O grande fenômeno do século XX, que prossegue no XXI, foi a hipertrofia do estado moderno e a consequente diminuição do indivíduo. Muitos ainda acham pouco, defendem que esse estado seja ainda mais poderoso e absoluto.
Esse aumento do poder do estado não teria como acontecer não fosse pela tecnologia, pelo avanço científico, principalmente dos processos de gestão. Passo a passo com o aprimoramento da administração privada, os governos foram adquirindo instrumentos para garantir a ampliação de seu papel na sociedade. O resultado é o estado que temos hoje, onde um ferramental tecnológico sem paralelo na história permite que se caminhe a passos largos para um controle absoluto sobre indivíduos e empresas. Algo parecido com o que Huxley visualizou no cada vez mais indipensável Admirável Mundo Novo.

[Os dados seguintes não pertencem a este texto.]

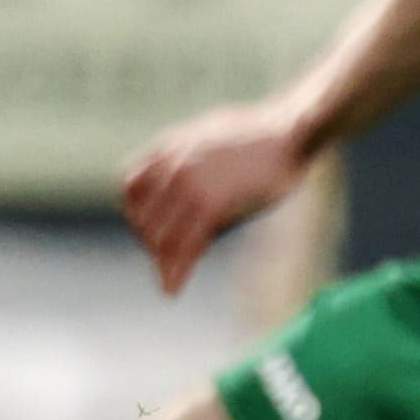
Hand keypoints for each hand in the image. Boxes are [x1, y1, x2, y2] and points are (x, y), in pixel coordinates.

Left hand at [118, 99, 314, 297]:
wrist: (290, 131)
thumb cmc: (260, 133)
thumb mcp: (210, 134)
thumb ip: (187, 154)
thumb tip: (181, 171)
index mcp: (169, 147)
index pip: (130, 186)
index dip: (134, 213)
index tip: (145, 229)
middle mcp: (173, 167)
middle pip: (142, 217)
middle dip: (149, 242)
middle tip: (162, 260)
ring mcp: (190, 187)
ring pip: (160, 236)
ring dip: (161, 262)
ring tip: (167, 280)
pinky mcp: (212, 206)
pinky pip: (185, 247)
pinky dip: (176, 272)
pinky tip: (172, 289)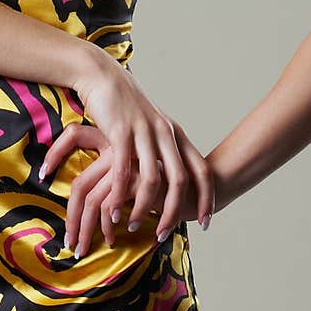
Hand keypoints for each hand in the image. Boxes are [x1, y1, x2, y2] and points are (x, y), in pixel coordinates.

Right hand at [39, 50, 215, 255]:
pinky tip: (113, 212)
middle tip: (166, 234)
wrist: (102, 76)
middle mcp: (165, 133)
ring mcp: (144, 132)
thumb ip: (162, 148)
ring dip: (145, 207)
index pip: (201, 170)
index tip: (207, 221)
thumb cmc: (125, 105)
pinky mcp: (121, 131)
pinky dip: (120, 194)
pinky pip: (123, 170)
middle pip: (181, 179)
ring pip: (152, 178)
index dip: (208, 197)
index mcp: (176, 134)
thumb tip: (170, 175)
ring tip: (133, 226)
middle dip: (176, 210)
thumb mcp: (151, 126)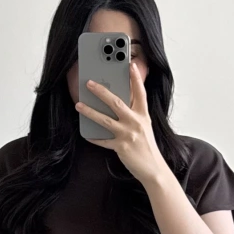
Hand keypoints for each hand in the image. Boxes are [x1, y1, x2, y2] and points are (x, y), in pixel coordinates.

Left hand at [75, 60, 168, 185]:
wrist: (154, 169)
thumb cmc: (147, 147)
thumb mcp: (144, 126)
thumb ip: (134, 114)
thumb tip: (118, 103)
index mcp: (143, 115)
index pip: (140, 92)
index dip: (135, 78)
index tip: (129, 64)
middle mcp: (136, 122)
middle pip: (116, 102)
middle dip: (101, 91)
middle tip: (89, 83)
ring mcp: (128, 135)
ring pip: (105, 119)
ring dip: (90, 111)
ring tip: (79, 105)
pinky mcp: (121, 147)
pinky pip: (103, 140)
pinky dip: (93, 137)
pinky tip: (85, 133)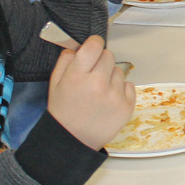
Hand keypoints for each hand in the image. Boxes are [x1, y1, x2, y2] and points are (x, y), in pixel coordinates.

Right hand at [47, 36, 134, 150]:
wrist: (73, 140)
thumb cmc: (63, 111)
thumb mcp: (55, 83)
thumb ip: (65, 60)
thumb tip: (79, 46)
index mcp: (78, 75)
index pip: (95, 45)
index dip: (94, 44)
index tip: (93, 49)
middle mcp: (98, 83)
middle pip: (109, 55)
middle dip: (101, 62)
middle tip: (93, 76)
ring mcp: (115, 96)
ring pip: (119, 71)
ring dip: (111, 77)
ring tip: (99, 92)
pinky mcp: (127, 106)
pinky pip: (129, 85)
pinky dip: (121, 90)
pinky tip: (108, 100)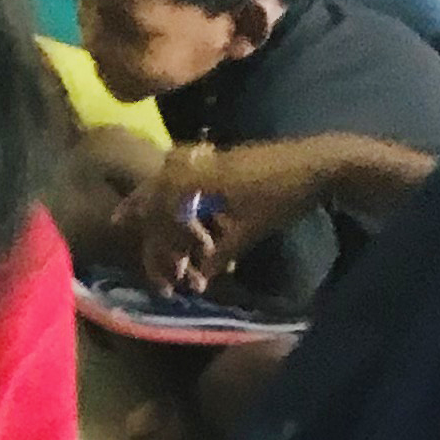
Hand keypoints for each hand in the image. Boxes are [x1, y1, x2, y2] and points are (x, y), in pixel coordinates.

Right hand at [132, 142, 331, 292]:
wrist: (319, 162)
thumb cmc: (280, 197)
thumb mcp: (247, 232)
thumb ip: (218, 256)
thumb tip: (200, 278)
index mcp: (198, 183)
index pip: (160, 213)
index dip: (150, 240)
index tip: (137, 249)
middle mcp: (199, 168)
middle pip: (159, 187)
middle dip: (139, 207)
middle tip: (119, 220)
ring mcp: (216, 161)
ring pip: (176, 180)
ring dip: (162, 200)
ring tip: (147, 212)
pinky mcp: (231, 162)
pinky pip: (196, 177)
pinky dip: (186, 194)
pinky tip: (188, 204)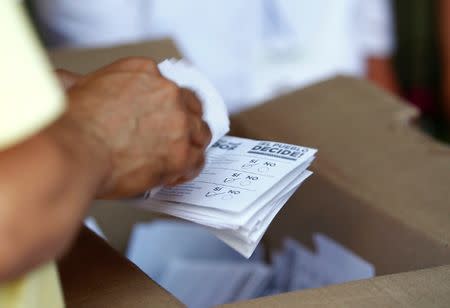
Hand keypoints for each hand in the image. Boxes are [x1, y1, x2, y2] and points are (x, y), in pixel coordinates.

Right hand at [62, 57, 210, 197]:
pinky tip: (175, 174)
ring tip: (176, 157)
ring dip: (190, 145)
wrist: (72, 153)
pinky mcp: (181, 153)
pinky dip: (188, 169)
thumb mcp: (73, 87)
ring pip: (200, 133)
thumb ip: (84, 83)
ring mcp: (178, 122)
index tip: (163, 117)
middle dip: (185, 122)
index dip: (167, 105)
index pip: (168, 86)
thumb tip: (71, 83)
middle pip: (191, 106)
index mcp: (143, 72)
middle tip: (174, 137)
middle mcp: (166, 92)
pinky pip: (197, 161)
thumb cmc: (69, 127)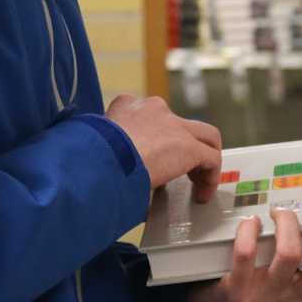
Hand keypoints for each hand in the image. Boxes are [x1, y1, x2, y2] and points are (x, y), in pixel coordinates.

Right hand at [105, 94, 222, 202]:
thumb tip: (112, 175)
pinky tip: (201, 194)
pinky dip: (210, 178)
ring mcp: (173, 125)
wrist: (98, 159)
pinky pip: (211, 159)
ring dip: (203, 158)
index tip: (151, 158)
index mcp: (126, 107)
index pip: (147, 115)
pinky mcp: (188, 145)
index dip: (154, 137)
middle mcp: (152, 109)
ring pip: (204, 136)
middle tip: (179, 170)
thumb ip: (110, 152)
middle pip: (179, 125)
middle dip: (182, 146)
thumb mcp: (97, 149)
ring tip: (198, 182)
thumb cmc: (89, 159)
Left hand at [188, 201, 301, 301]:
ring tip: (280, 212)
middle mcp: (299, 296)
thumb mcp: (295, 280)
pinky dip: (249, 232)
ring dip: (286, 223)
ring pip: (288, 255)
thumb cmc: (263, 286)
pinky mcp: (238, 290)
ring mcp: (269, 295)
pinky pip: (246, 255)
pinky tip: (251, 223)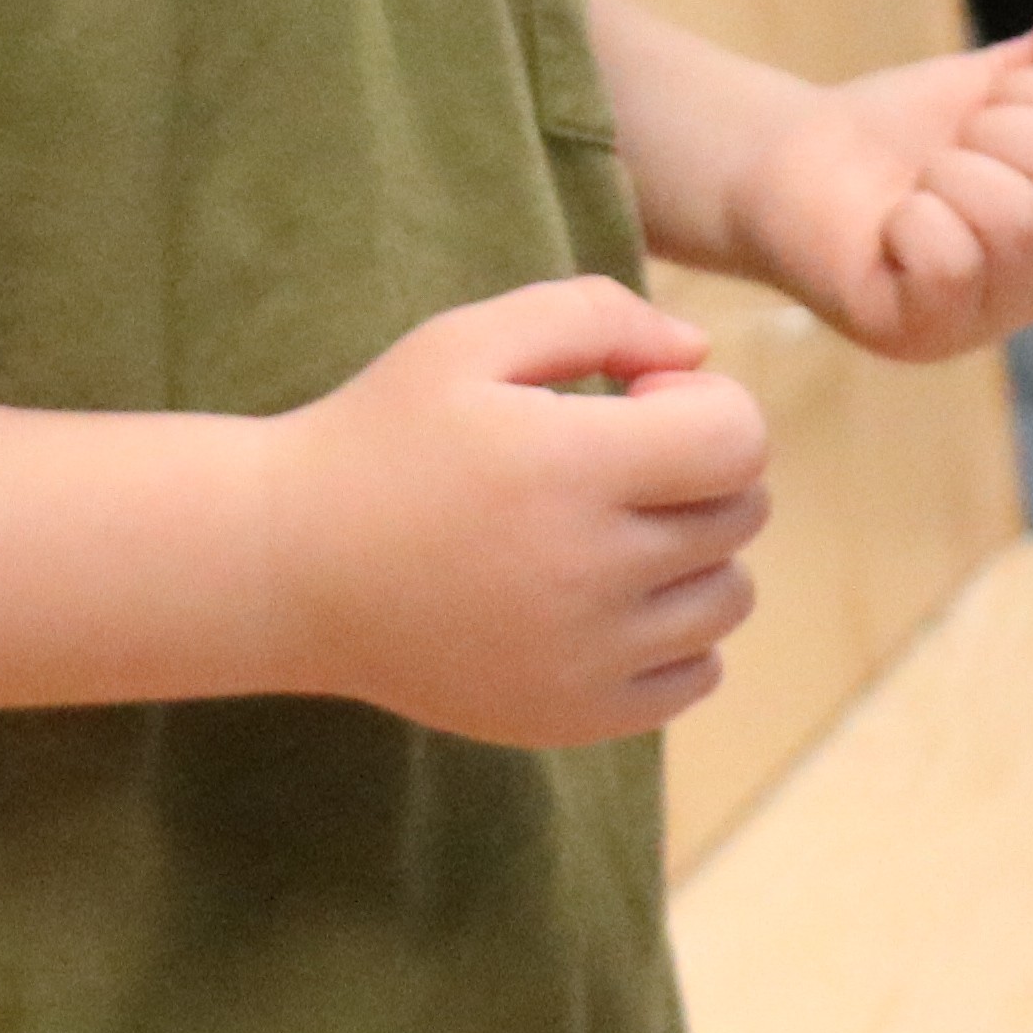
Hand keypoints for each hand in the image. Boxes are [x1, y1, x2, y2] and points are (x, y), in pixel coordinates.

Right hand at [255, 279, 768, 748]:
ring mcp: (588, 658)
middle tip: (609, 458)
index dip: (700, 404)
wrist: (290, 567)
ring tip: (606, 527)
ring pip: (729, 597)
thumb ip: (595, 316)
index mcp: (568, 467)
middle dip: (698, 468)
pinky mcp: (577, 716)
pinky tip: (599, 595)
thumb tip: (699, 352)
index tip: (630, 401)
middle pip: (742, 514)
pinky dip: (675, 632)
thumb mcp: (466, 340)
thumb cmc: (382, 437)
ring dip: (694, 552)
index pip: (738, 439)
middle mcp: (591, 572)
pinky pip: (698, 673)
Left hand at [731, 6, 1032, 362]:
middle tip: (941, 154)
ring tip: (915, 192)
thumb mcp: (985, 83)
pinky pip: (950, 263)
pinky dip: (909, 224)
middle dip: (987, 128)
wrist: (789, 162)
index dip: (1019, 86)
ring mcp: (991, 315)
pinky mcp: (922, 333)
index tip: (977, 112)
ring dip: (945, 175)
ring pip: (1017, 216)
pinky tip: (889, 232)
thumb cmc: (896, 133)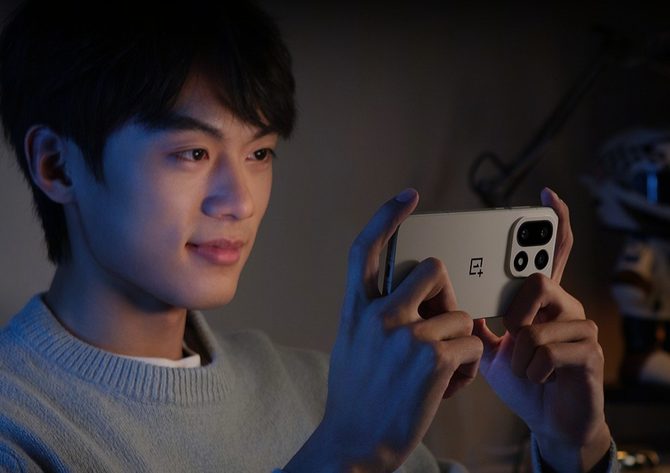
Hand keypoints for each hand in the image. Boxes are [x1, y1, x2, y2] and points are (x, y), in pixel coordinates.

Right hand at [285, 189, 482, 472]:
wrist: (355, 444)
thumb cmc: (357, 397)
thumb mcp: (353, 344)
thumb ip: (372, 314)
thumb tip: (402, 293)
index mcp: (356, 309)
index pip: (367, 247)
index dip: (387, 215)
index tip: (409, 196)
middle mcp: (378, 314)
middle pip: (431, 269)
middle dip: (446, 294)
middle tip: (442, 322)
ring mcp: (404, 334)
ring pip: (460, 313)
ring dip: (460, 341)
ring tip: (444, 369)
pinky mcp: (432, 358)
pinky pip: (472, 346)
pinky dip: (469, 369)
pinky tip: (450, 387)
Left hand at [473, 188, 610, 471]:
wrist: (549, 422)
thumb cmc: (521, 379)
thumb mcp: (489, 347)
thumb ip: (478, 320)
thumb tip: (448, 298)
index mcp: (539, 301)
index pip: (548, 255)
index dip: (553, 223)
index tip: (548, 194)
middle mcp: (563, 306)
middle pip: (539, 278)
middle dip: (517, 307)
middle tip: (511, 329)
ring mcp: (580, 327)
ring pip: (534, 320)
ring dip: (517, 350)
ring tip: (521, 366)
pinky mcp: (589, 352)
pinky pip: (545, 349)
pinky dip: (530, 368)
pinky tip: (537, 378)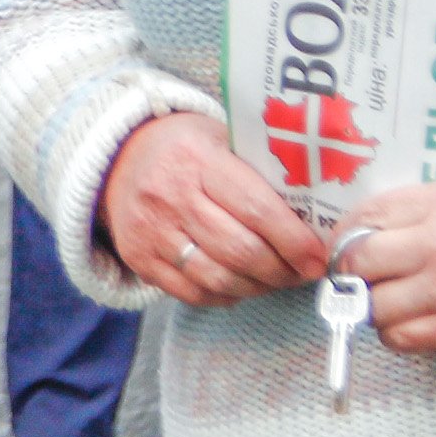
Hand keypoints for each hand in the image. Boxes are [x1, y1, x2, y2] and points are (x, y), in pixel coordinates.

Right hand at [99, 112, 327, 304]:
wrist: (116, 158)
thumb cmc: (186, 148)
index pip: (256, 209)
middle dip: (281, 269)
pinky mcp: (138, 258)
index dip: (294, 240)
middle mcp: (170, 197)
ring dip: (257, 287)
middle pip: (240, 250)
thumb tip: (315, 217)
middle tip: (302, 273)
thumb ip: (261, 172)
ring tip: (275, 280)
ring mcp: (151, 231)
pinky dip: (224, 296)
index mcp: (199, 161)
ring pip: (218, 278)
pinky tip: (241, 286)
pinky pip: (191, 293)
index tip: (318, 257)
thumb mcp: (223, 140)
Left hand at [334, 180, 435, 363]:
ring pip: (375, 309)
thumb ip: (427, 208)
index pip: (364, 220)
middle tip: (361, 277)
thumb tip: (376, 226)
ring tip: (393, 301)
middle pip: (358, 265)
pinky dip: (399, 334)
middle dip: (352, 273)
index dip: (345, 236)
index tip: (346, 246)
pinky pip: (406, 339)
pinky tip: (415, 322)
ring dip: (374, 307)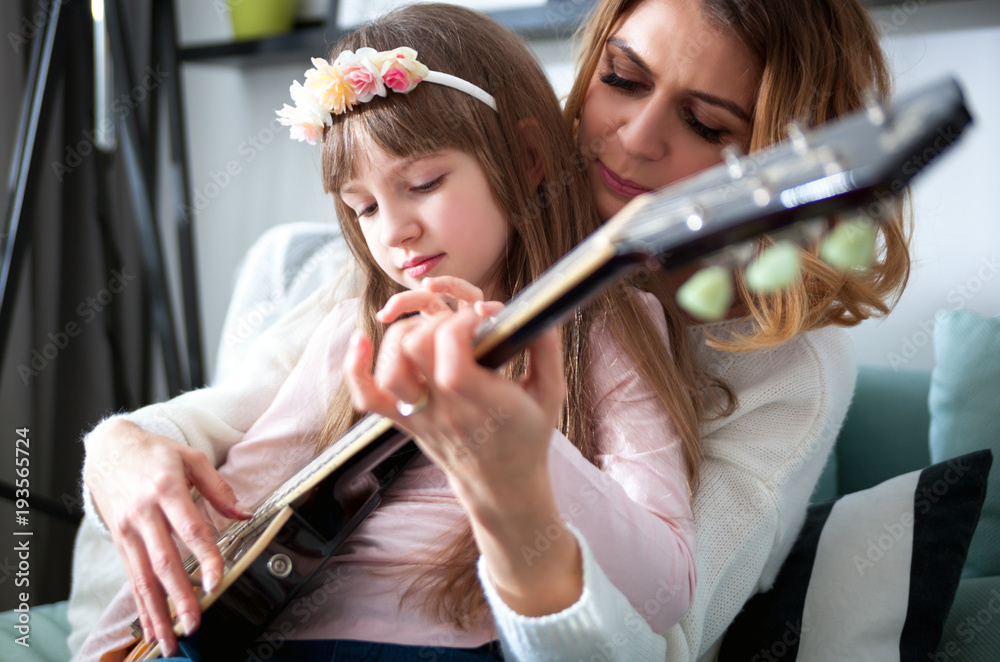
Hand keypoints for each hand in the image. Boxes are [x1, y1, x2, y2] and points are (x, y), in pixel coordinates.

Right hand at [83, 419, 250, 655]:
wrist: (109, 450)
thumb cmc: (155, 454)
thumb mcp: (190, 457)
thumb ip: (218, 488)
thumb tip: (244, 513)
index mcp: (166, 489)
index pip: (190, 528)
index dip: (205, 556)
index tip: (216, 581)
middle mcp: (144, 514)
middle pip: (164, 561)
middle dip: (180, 596)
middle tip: (195, 623)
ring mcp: (128, 531)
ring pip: (143, 578)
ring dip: (158, 612)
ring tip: (171, 640)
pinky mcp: (119, 542)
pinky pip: (132, 578)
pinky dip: (142, 606)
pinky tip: (152, 628)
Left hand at [346, 276, 563, 514]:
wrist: (502, 484)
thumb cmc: (527, 433)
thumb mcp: (550, 390)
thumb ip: (546, 345)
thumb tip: (535, 309)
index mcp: (485, 404)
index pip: (453, 361)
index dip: (460, 328)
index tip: (479, 319)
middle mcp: (447, 411)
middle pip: (416, 352)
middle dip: (434, 323)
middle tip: (457, 326)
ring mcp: (421, 417)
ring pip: (390, 370)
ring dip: (402, 338)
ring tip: (427, 332)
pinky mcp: (404, 421)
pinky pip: (368, 397)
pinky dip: (355, 368)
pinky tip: (361, 341)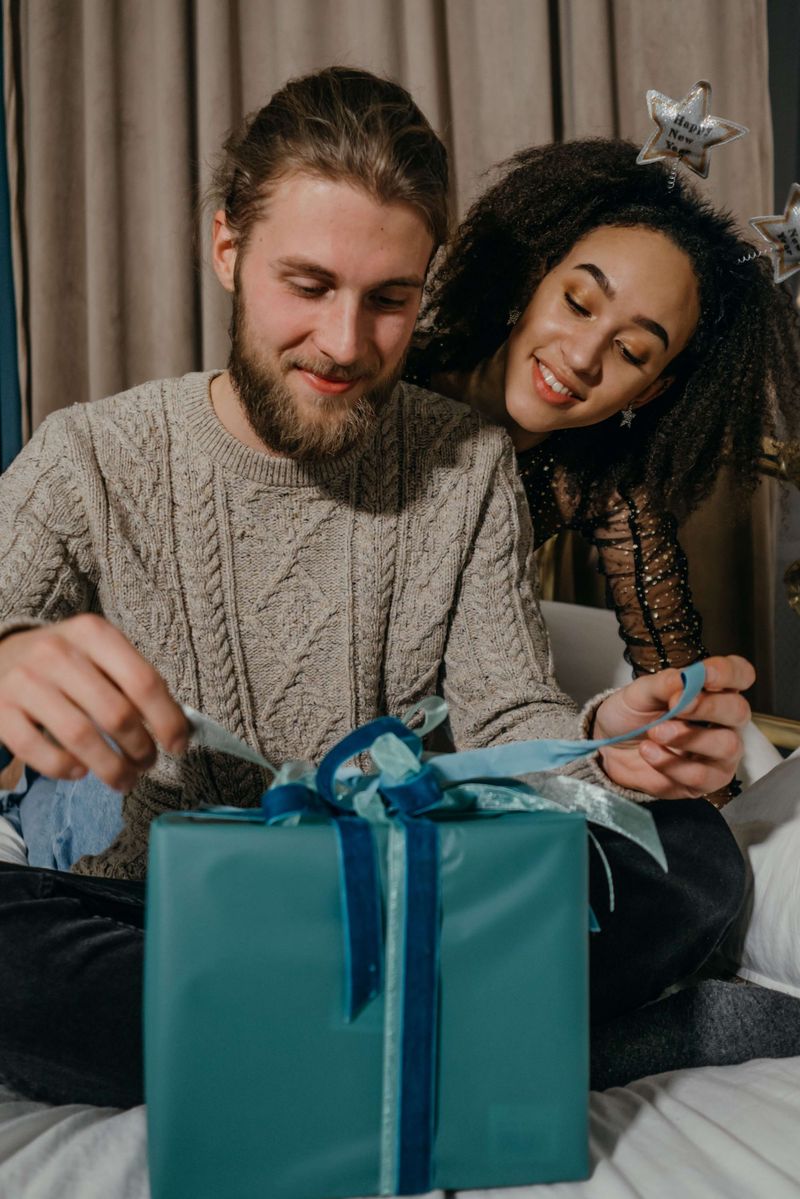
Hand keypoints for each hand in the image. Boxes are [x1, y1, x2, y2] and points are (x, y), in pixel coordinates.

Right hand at [0, 615, 189, 790]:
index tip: (179, 745)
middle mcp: (58, 653)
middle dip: (141, 749)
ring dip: (111, 768)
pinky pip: (37, 750)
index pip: (143, 681)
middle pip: (116, 714)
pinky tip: (79, 771)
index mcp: (93, 633)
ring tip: (124, 779)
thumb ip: (134, 681)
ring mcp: (25, 682)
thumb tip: (177, 726)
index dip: (168, 720)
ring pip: (80, 737)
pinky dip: (64, 769)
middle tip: (148, 763)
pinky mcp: (0, 710)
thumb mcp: (99, 652)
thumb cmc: (64, 661)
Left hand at [593, 655, 753, 798]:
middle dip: (709, 707)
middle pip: (739, 710)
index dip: (729, 673)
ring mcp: (719, 753)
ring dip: (688, 738)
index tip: (705, 674)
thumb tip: (686, 678)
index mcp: (712, 690)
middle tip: (676, 705)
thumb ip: (665, 684)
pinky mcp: (706, 780)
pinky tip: (649, 752)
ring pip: (727, 746)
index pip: (739, 674)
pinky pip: (701, 776)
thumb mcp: (640, 693)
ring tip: (654, 733)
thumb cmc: (632, 715)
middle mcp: (724, 721)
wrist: (609, 749)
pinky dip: (671, 764)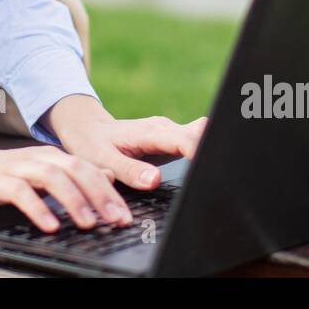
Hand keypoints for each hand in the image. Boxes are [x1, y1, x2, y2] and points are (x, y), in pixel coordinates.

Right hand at [0, 128, 135, 233]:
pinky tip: (50, 225)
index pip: (88, 170)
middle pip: (76, 170)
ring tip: (88, 224)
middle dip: (100, 196)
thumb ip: (73, 174)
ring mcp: (17, 168)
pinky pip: (20, 192)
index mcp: (52, 157)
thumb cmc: (2, 174)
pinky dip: (38, 208)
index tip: (125, 216)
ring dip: (73, 201)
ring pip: (52, 177)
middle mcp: (38, 159)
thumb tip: (108, 175)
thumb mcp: (41, 173)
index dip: (109, 192)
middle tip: (116, 220)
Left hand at [44, 95, 207, 188]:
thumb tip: (155, 180)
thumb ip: (130, 171)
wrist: (88, 129)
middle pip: (199, 134)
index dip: (199, 151)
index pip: (183, 139)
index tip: (208, 166)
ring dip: (210, 150)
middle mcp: (164, 128)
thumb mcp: (104, 160)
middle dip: (212, 150)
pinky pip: (195, 140)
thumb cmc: (93, 145)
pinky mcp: (172, 139)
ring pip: (201, 135)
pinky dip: (204, 151)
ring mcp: (170, 132)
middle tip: (220, 173)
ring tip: (217, 173)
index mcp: (149, 133)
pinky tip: (207, 166)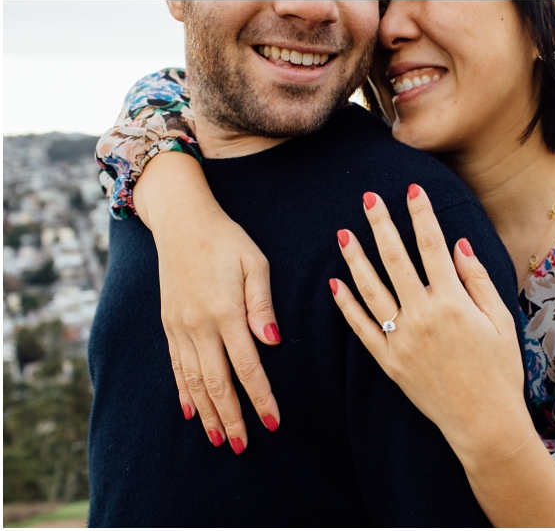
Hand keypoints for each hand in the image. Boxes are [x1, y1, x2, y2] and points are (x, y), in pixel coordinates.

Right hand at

Um dos tipos desse pesadelo moderno, cheio de boas intenções, é o super-tecnocrata. É um funcionário público, honesto, capaz de usar todos esses instrumentos de controle e que conhece a legislação no detalhe; sabe citar artigos e legislações pelo nome, no caso, pelo número. Ele realmente acredita que um sistema criado pelo homem (a legislação) baseado em uma visão de um processo perfeito (como a compra de um bem) pode ser aplicado bastanto seguir o que está previsto.
O que ele não sabe é que nada criado pelo homem é perfeito. A perfeição não foi um dos dons que o homem recebeu. Todos nascemos falhos e esse é um dos sentidos do que os cristãos chamam de pecado original.
O tal processo perfeito não existe pois os processos são reais. Tentar tratar um caso real como se fosse este caso perfeito e até certo tempo utópico, é querer encaixar uma peça quadrada em um triângulo.
Não esto dizendo aqui que deve-ser ignorar a legislação por não ser possível aplicá-la na prática. A grande questão é que mais um sistema limitante constituída de proibições, uma lei deve conter os princípios que devem nortear os atos humanos, todos falíveis. Reconhecer que o bom senso deve ter um espaço na análise de qualquer ato e recordar uma das grandes lições de Tomás de Aquino é fundamental para se conduzir uma administração pública.
Que licão é essa? A de que toda norma é geral e toda situação é particular e concreta. A arte do sábio é saber aplicar a primeira na segunda, ou seja, encaixar um quadrato em um triângulo. Aquino se referia aos 10 mandamentos e as normas morais; mas o mesmo princípio vale para qualquer legislação. As situações são particulares e devem ser julgadas como tal.
Esse princípio não entra na cabeça do super-tecnocrata. Para esse existe realmente um mundo perfeito regido por leis perfeitas. Confia segamente em leis e regulamentos e qualquer ato em desacordo com o previsto deve ser penalizado o infrator. Tudo é dano ao erário, independente se o tal erário é danificado ou não. Não tem compreensão verdadeira do que seja bom senso pois, para ele, o bom senso é o extrito cumprimento de uma norma lega. Os números dos artigos e leis são os cânones que usa para fazer seus julgamentos. No fundo, é um fanático como qualquer falso religioso que quer tratar as leis gerais independente das situações particulares.
A simples existência de pessoas assim mostram um sistema doente. Esse é um dos motivos que o estado deve ser visto como um mal necessário e deve ter seu poder limitado. O indivíduo deve ter um certo grau de liberdade, podendo errar ou acertar, mas sempre sendo julgado por seus motivos e sua grau de responsabilidade e não pelo simples cumprimento de um dispositivo legal.
A pretenção de querer ser perfeito é a pretenção de querer ser Deus. O fruto dessa idéia só pode ser a desgraça e o sofrimento.